Language-Informed Hyperspectral Image Synthesis for Imbalanced-Small Sample Classification via Semi-Supervised Conditional Diffusion Model
Yimin Zhu, Lincoln Linlin Xu
TL;DR
This work tackles imbalanced-small-sample hyperspectral image classification by introducing Txt2HSI-LDM(VAE), a language-informed, semi-supervised latent diffusion framework. Data are compressed into a low-dimensional latent space via a VAE, then generated and guided by text prompts through a Transformer-based latent diffusion model with visual–linguistic cross-attention, and finally decoded back to hyperspectral space for classification. The approach expands training data with text-conditioned synthetic samples, leverages unlabeled data, and employs RPSC and LF-UE to emulate spatial mixing, achieving state-of-the-art results on Indian Pines, Pavia University, and Houston 2018 datasets. The model reduces manual annotation effort while improving generalization and class balance, with promising implications for ISSD HSIC in remote sensing applications.
Abstract
Data augmentation effectively addresses the imbalanced-small sample data (ISSD) problem in hyperspectral image classification (HSIC). While most methodologies extend features in the latent space, few leverage text-driven generation to create realistic and diverse samples. Recently, text-guided diffusion models have gained significant attention due to their ability to generate highly diverse and high-quality images based on text prompts in natural image synthesis. Motivated by this, this paper proposes Txt2HSI-LDM(VAE), a novel language-informed hyperspectral image synthesis method to address the ISSD in HSIC. The proposed approach uses a denoising diffusion model, which iteratively removes Gaussian noise to generate hyperspectral samples conditioned on textual descriptions. First, to address the high-dimensionality of hyperspectral data, a universal variational autoencoder (VAE) is designed to map the data into a low-dimensional latent space, which provides stable features and reduces the inference complexity of diffusion model. Second, a semi-supervised diffusion model is designed to fully take advantage of unlabeled data. Random polygon spatial clipping (RPSC) and uncertainty estimation of latent feature (LF-UE) are used to simulate the varying degrees of mixing. Third, the VAE decodes HSI from latent space generated by the diffusion model with the language conditions as input.
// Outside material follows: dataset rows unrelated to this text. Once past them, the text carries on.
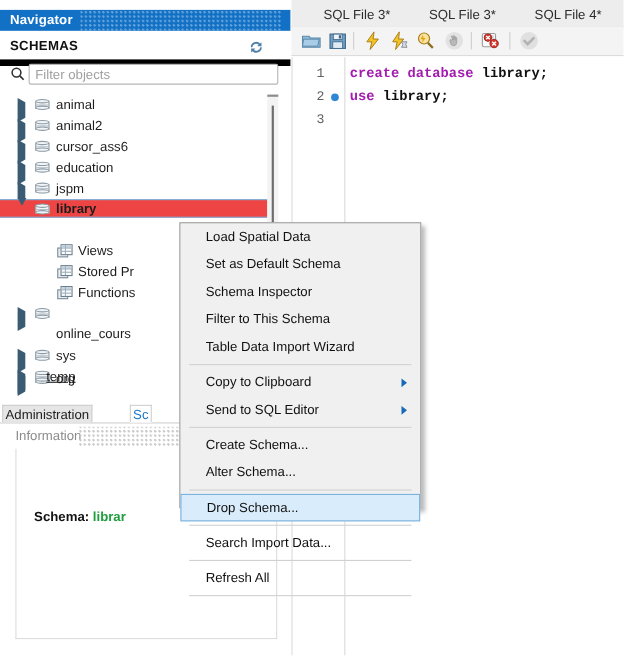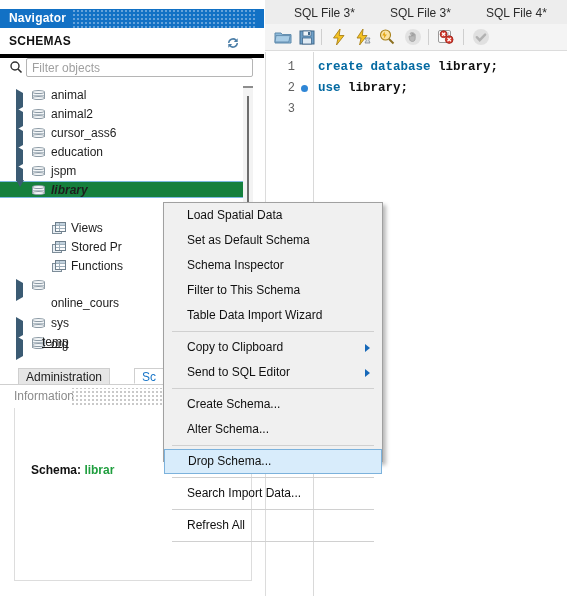--- a/index.html
+++ b/index.html
@@ -34,7 +34,7 @@
 
   #schemas-bar{
     position:absolute;left:0;top:32px;width:264px;height:22px;
-    background:#ffffff;border-bottom:4px solid #000000;
+    background:#ffffff;border-bottom:6px solid #000000;
   }
   #schemas-bar .lbl{
     position:absolute;left:9px;top:2px;font-size:12px;font-weight:bold;

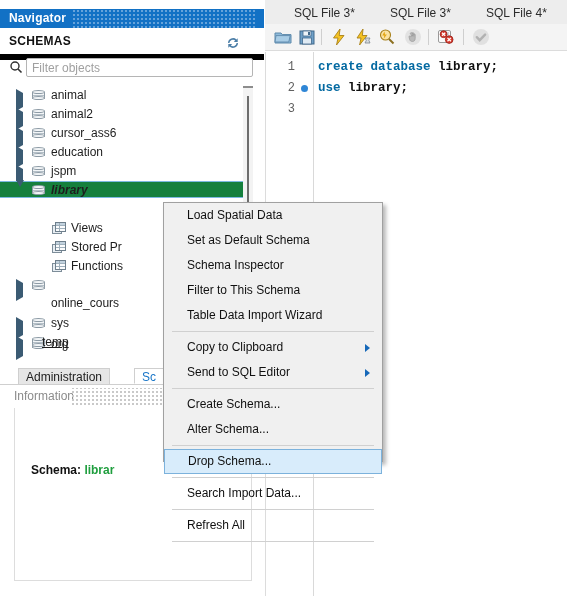--- a/index.html
+++ b/index.html
@@ -190,7 +190,7 @@
     font-size:12.5px;
   }
   .cline{position:absolute;left:0;white-space:pre;}
-  .kw{color:#0369a1;font-weight:bold;}
+  .kw{color:#a21caf;font-weight:bold;}
   .id{color:#101010;font-weight:bold;}
 
   #editor-divider{

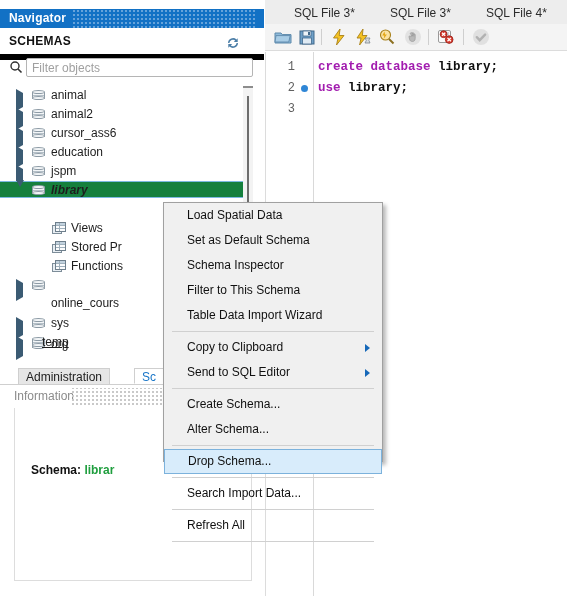--- a/index.html
+++ b/index.html
@@ -71,8 +71,8 @@
   .tnode .tblico{position:absolute;top:3px;width:14px;height:13px;}
   .tnode .tlabel{position:absolute;top:0px;}
   .tnode.sel{
-    background:#15803d;border-top:1px solid #7cb9e0;border-bottom:1px solid #7cb9e0;
-    height:17px;line-height:17px;font-weight:bold;font-style:italic;
+    background:#ef4444;border-top:1px solid #7cb9e0;border-bottom:1px solid #7cb9e0;
+    height:17px;line-height:17px;font-weight:bold;
   }
   .tnode.sel .arrow{top:4px;}
   .tnode.sel .dbico{top:2px;}

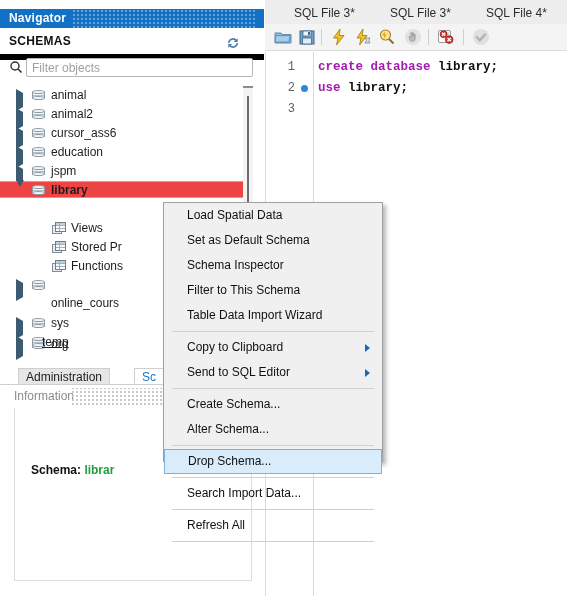--- a/index.html
+++ b/index.html
@@ -123,7 +123,7 @@
   }
   .navtab{
     position:absolute;top:0;height:16px;line-height:16px;font-size:12px;
-    padding:0 7px;box-sizing:border-box;margin-left:16px;
+    padding:0 2px;box-sizing:border-box;
   }
   #tab-administration{left:2px;background:#e6e6e6;color:#222;border:1px solid #cfcfcf;border-bottom:none;}
   #tab-schemas{left:118px;background:#ffffff;color:#1976c8;border:1px solid #cfcfcf;border-bottom:1px solid #ffffff;}

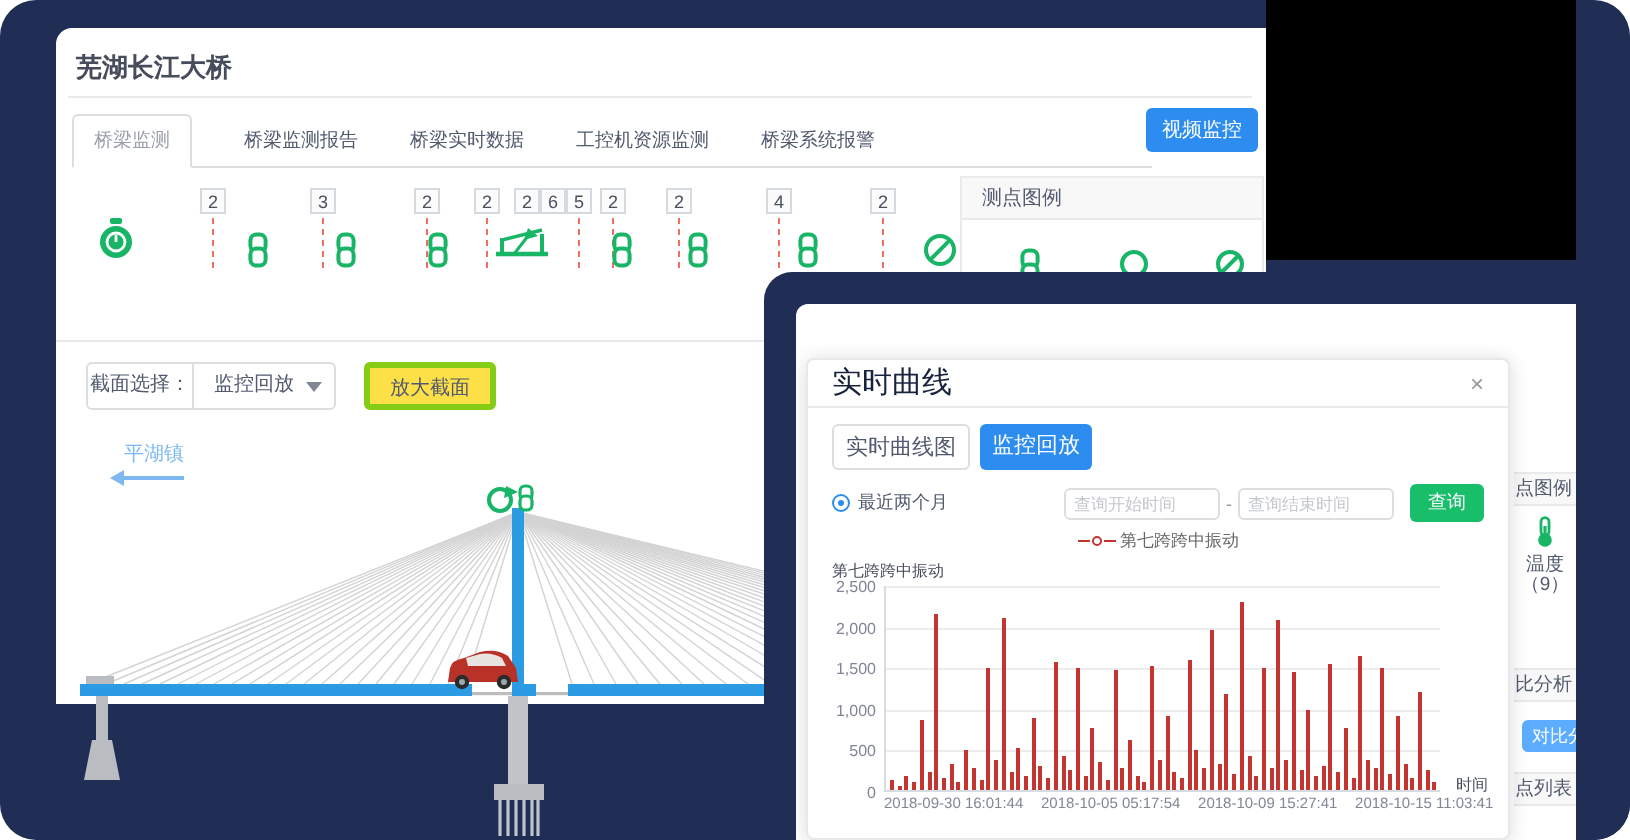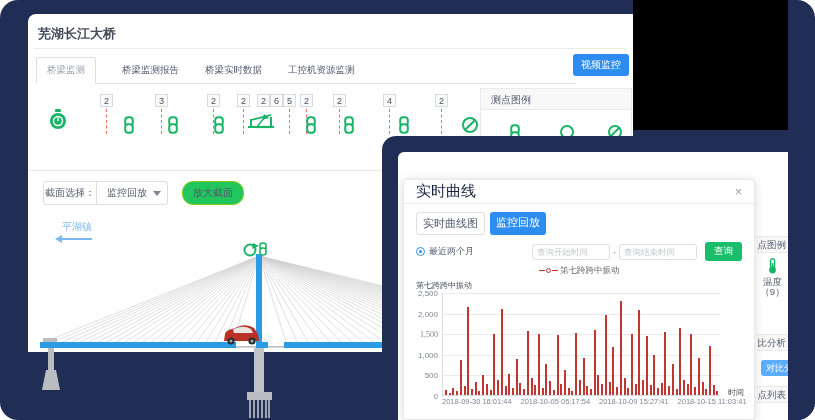--- a/index.html
+++ b/index.html
@@ -135,6 +135,7 @@
       <div class="tab plain">桥梁监测报告</div>
       <div class="tab plain">桥梁实时数据</div>
       <div class="tab plain">工控机资源监测</div>
+      <div class="tab plain">桥梁系统报警</div>
     </div>
 
     <div class="video-btn">视频监控</div>

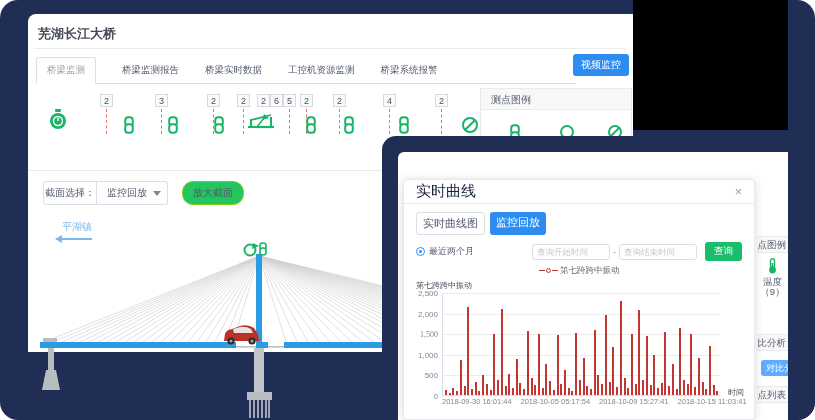--- a/index.html
+++ b/index.html
@@ -51,8 +51,8 @@
              color:#515a6e; position:relative; border-radius:0 3px 3px 0; cursor:pointer; }
   .caret { position:absolute; right:6px; top:9px; width:0; height:0;
            border-left:4px solid transparent; border-right:4px solid transparent; border-top:5px solid #808695; }
-  .zoom-btn { margin-left:14px; border:1px solid #84cc16; border-radius:11px; line-height:22px;
-              padding:0 10px; color:#515a6e; background:#22c55e; cursor:pointer; }
+  .zoom-btn { margin-left:14px; border:3px solid #84cc16; border-radius:3px; line-height:22px;
+              padding:0 10px; color:#515a6e; background:#fde047; cursor:pointer; }
 
   
   .bridge-label { position:absolute; left:34px; top:206px; color:#7db8f0; font-size:10px; }

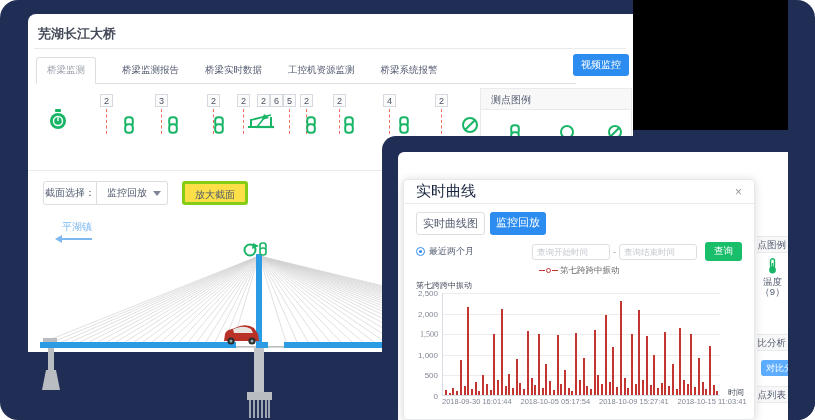--- a/index.html
+++ b/index.html
@@ -393,7 +393,7 @@
             <div class="c-yaxis">
                 <span style="top: -4px;">2,500</span>
                 <span style="top: 16.6px;">2,000</span>
-                <span style="top: 37.2px; font-family: Liberation Serif, serif;">1,500</span>
+                <span style="top: 37.2px;">1,500</span>
                 <span style="top: 57.8px;">1,000</span>
                 <span style="top: 78.4px;">500</span>
                 <span style="top: 99px;">0</span>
In our experiments, we fully evaluate synthetic samples' effectiveness from statistical characteristics and data distribution in 2D-PCA space. Additionally, visual-linguistic cross-attention is visualized on the pixel level to prove that our proposed model can capture the spatial layout and geometry of the generated data. Experiments demonstrate that the performance of the proposed Txt2HSI-LDM(VAE) surpasses the classical backbone models, state-of-the-art CNNs, and semi-supervised methods.